BEGIN DATA PROVIDED

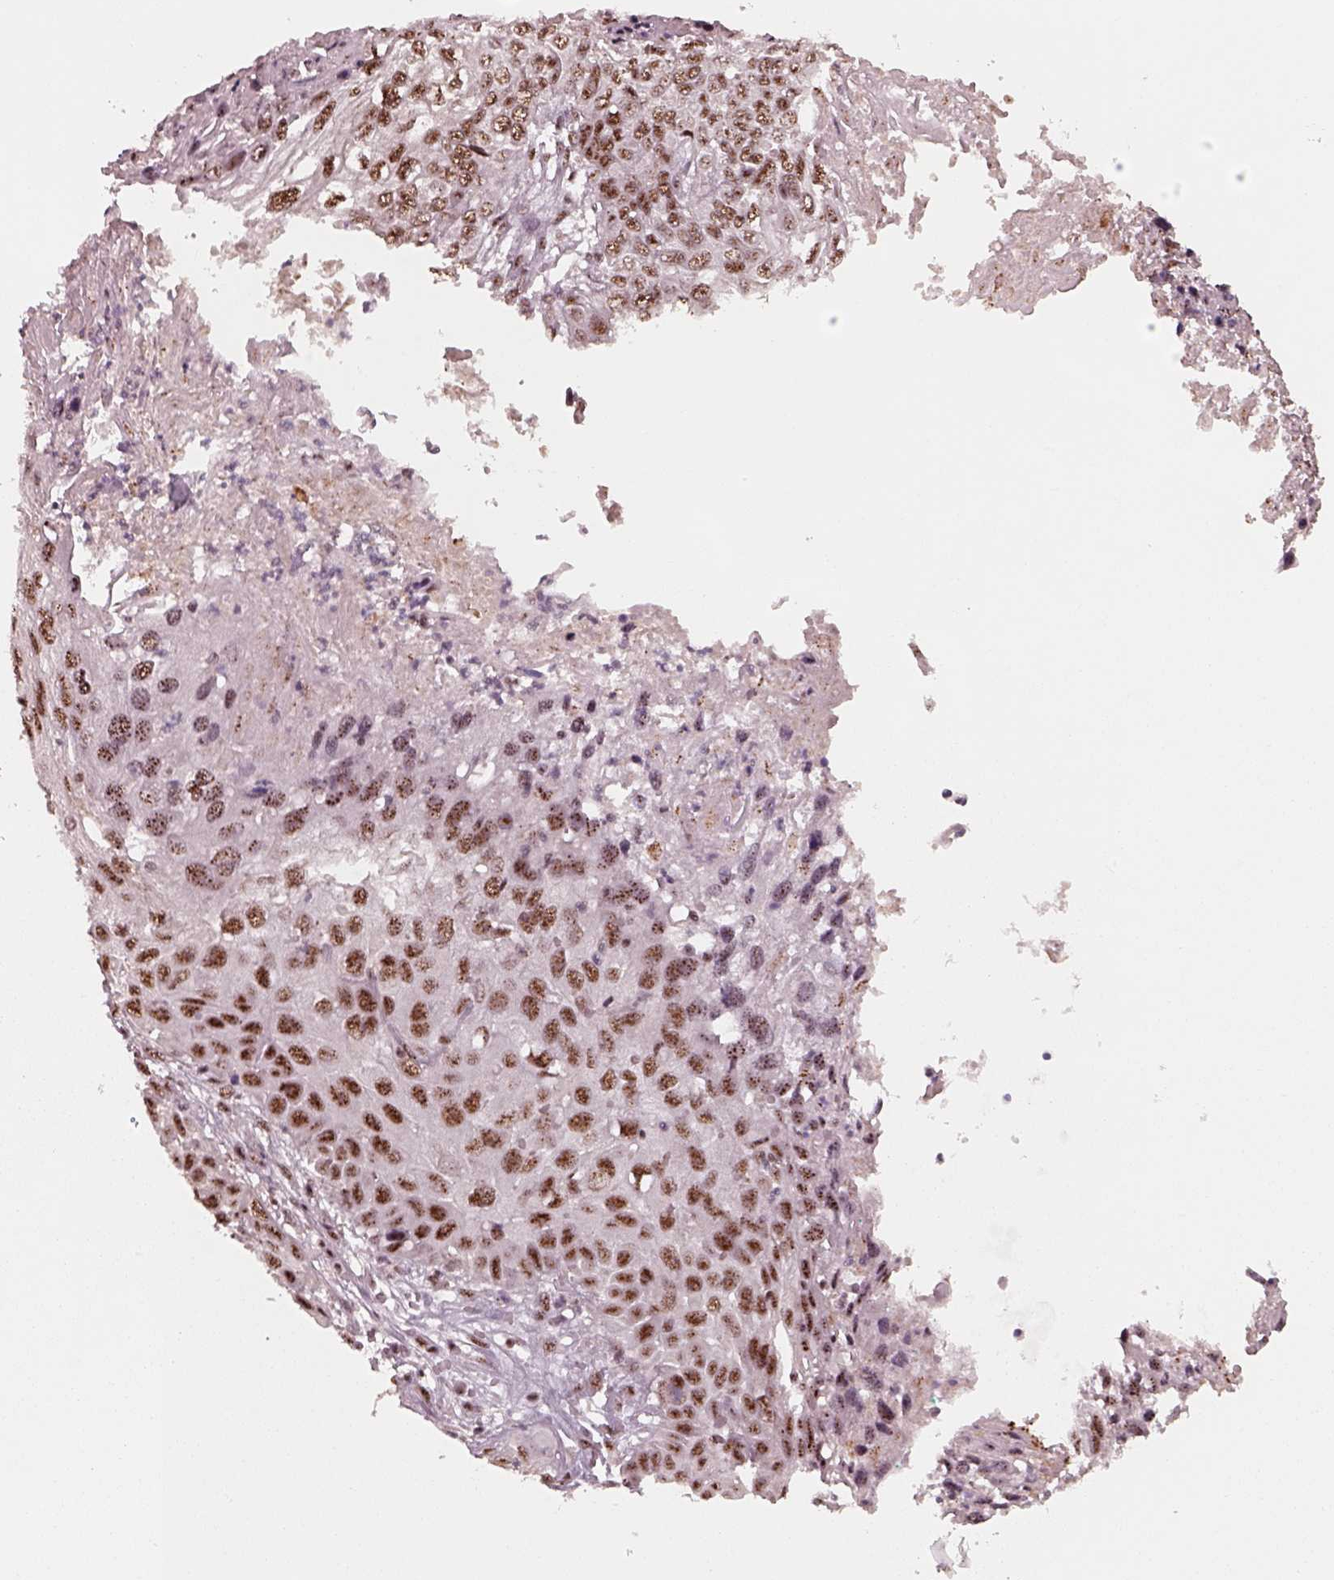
{"staining": {"intensity": "moderate", "quantity": ">75%", "location": "nuclear"}, "tissue": "skin cancer", "cell_type": "Tumor cells", "image_type": "cancer", "snomed": [{"axis": "morphology", "description": "Squamous cell carcinoma, NOS"}, {"axis": "topography", "description": "Skin"}], "caption": "This micrograph reveals immunohistochemistry staining of skin cancer (squamous cell carcinoma), with medium moderate nuclear positivity in approximately >75% of tumor cells.", "gene": "ATXN7L3", "patient": {"sex": "male", "age": 92}}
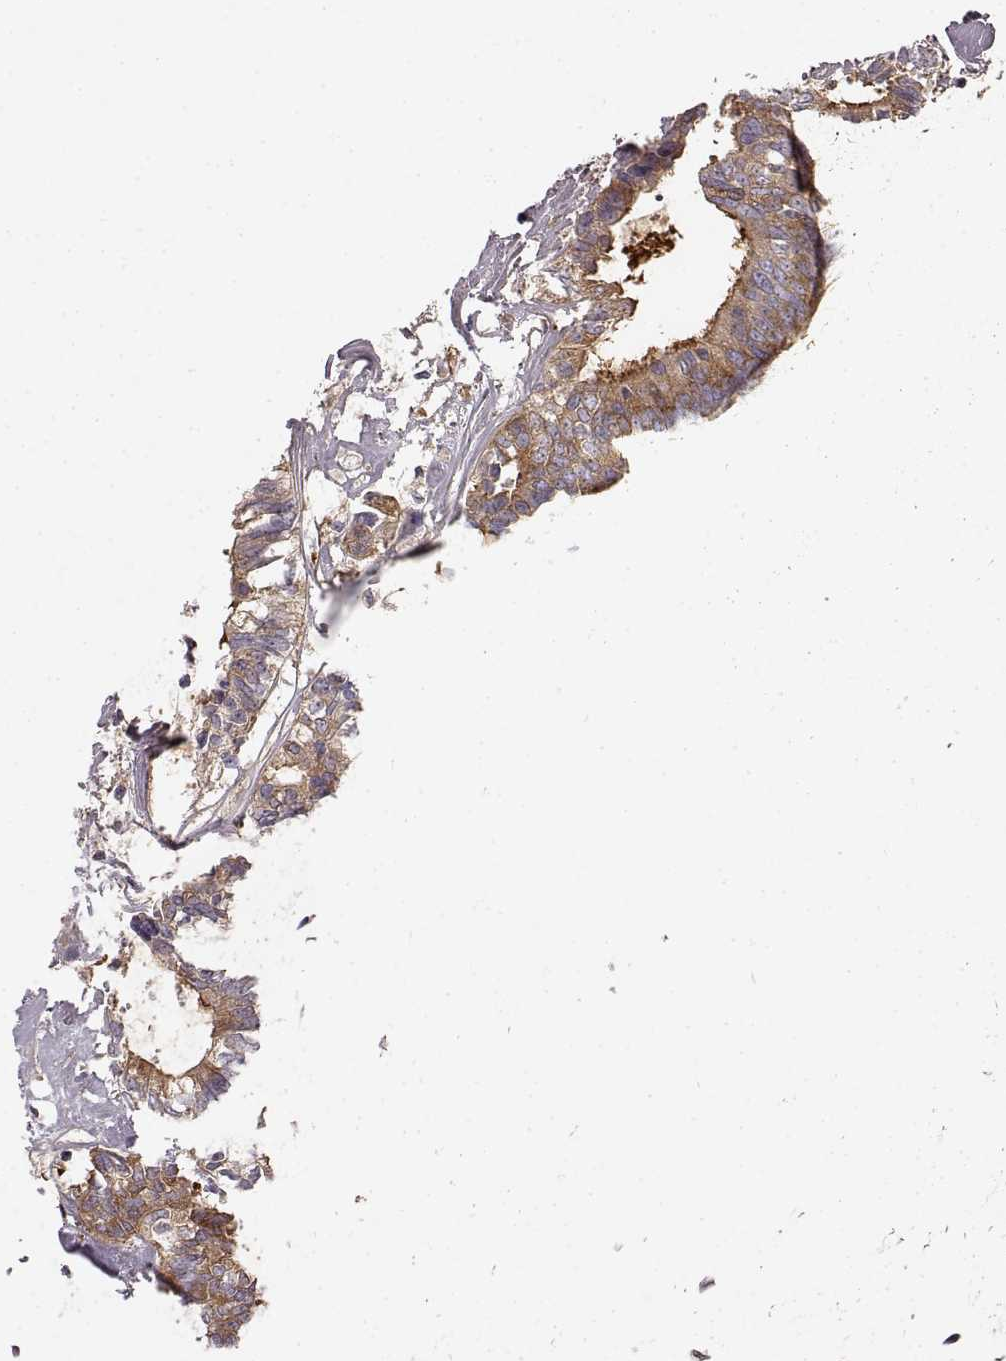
{"staining": {"intensity": "weak", "quantity": "25%-75%", "location": "cytoplasmic/membranous"}, "tissue": "colorectal cancer", "cell_type": "Tumor cells", "image_type": "cancer", "snomed": [{"axis": "morphology", "description": "Adenocarcinoma, NOS"}, {"axis": "topography", "description": "Colon"}, {"axis": "topography", "description": "Rectum"}], "caption": "Colorectal cancer (adenocarcinoma) stained with DAB (3,3'-diaminobenzidine) IHC exhibits low levels of weak cytoplasmic/membranous staining in about 25%-75% of tumor cells. (DAB IHC with brightfield microscopy, high magnification).", "gene": "RABGAP1", "patient": {"sex": "male", "age": 57}}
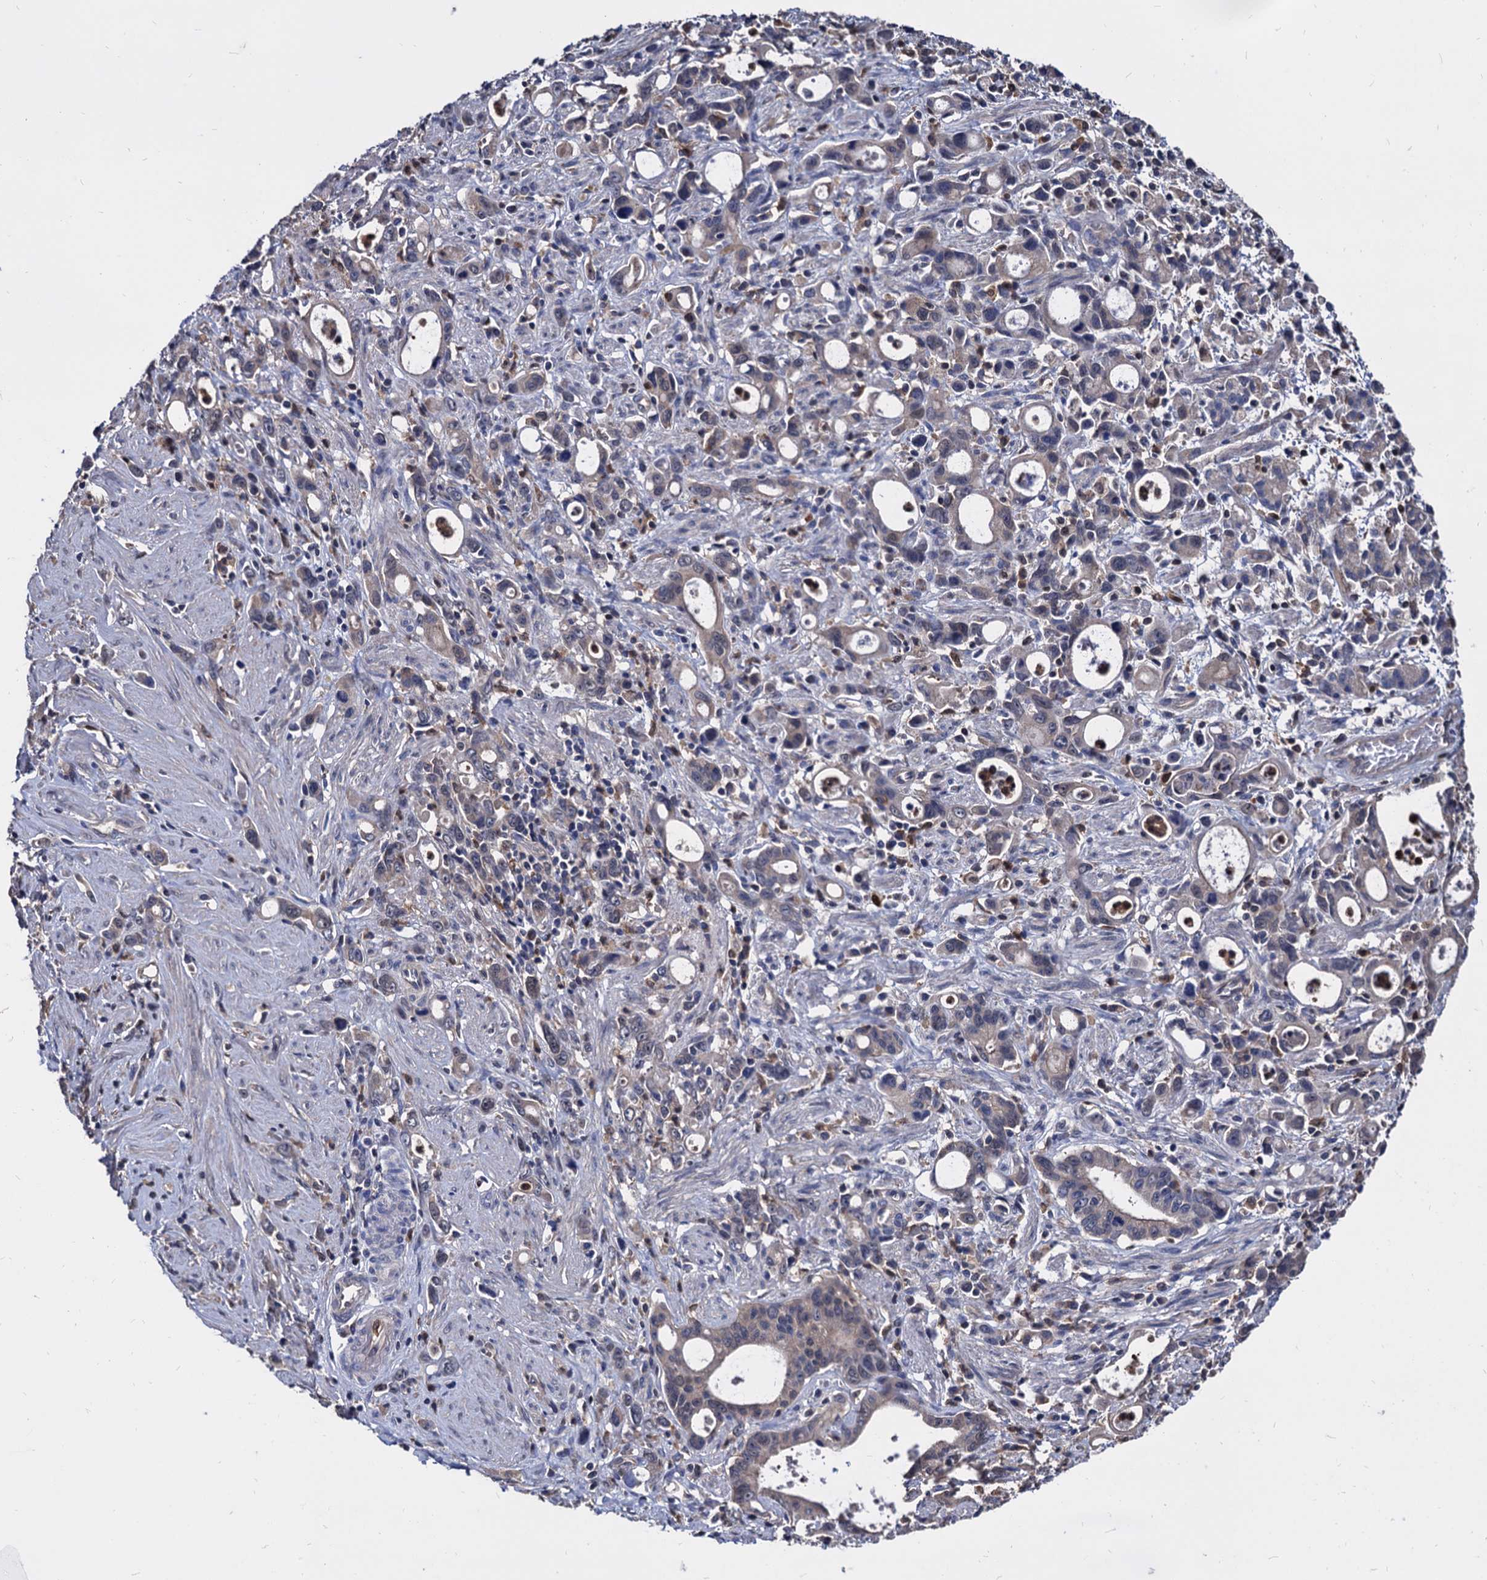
{"staining": {"intensity": "negative", "quantity": "none", "location": "none"}, "tissue": "stomach cancer", "cell_type": "Tumor cells", "image_type": "cancer", "snomed": [{"axis": "morphology", "description": "Adenocarcinoma, NOS"}, {"axis": "topography", "description": "Stomach, lower"}], "caption": "Immunohistochemistry (IHC) photomicrograph of neoplastic tissue: human stomach adenocarcinoma stained with DAB (3,3'-diaminobenzidine) demonstrates no significant protein expression in tumor cells.", "gene": "CPPED1", "patient": {"sex": "female", "age": 43}}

END DATA PROVIDED

TASK STATEMENT:
To complete the exercise, return the listing above exactly and omit its pictures.

SOLUTION TO THE EXERCISE:
{"staining": {"intensity": "moderate", "quantity": ">75%", "location": "nuclear"}, "tissue": "skin cancer", "cell_type": "Tumor cells", "image_type": "cancer", "snomed": [{"axis": "morphology", "description": "Squamous cell carcinoma, NOS"}, {"axis": "topography", "description": "Skin"}], "caption": "This micrograph reveals immunohistochemistry staining of skin cancer (squamous cell carcinoma), with medium moderate nuclear positivity in approximately >75% of tumor cells.", "gene": "ATXN7L3", "patient": {"sex": "male", "age": 92}}
{"staining": {"intensity": "weak", "quantity": "25%-75%", "location": "cytoplasmic/membranous"}, "tissue": "colorectal cancer", "cell_type": "Tumor cells", "image_type": "cancer", "snomed": [{"axis": "morphology", "description": "Adenocarcinoma, NOS"}, {"axis": "topography", "description": "Colon"}, {"axis": "topography", "description": "Rectum"}], "caption": "Colorectal cancer (adenocarcinoma) stained with DAB (3,3'-diaminobenzidine) IHC exhibits low levels of weak cytoplasmic/membranous staining in about 25%-75% of tumor cells. (DAB IHC with brightfield microscopy, high magnification).", "gene": "RABGAP1", "patient": {"sex": "male", "age": 57}}
{"staining": {"intensity": "negative", "quantity": "none", "location": "none"}, "tissue": "stomach cancer", "cell_type": "Tumor cells", "image_type": "cancer", "snomed": [{"axis": "morphology", "description": "Adenocarcinoma, NOS"}, {"axis": "topography", "description": "Stomach, lower"}], "caption": "Immunohistochemistry (IHC) photomicrograph of neoplastic tissue: human stomach adenocarcinoma stained with DAB (3,3'-diaminobenzidine) demonstrates no significant protein expression in tumor cells.", "gene": "CPPED1", "patient": {"sex": "female", "age": 43}}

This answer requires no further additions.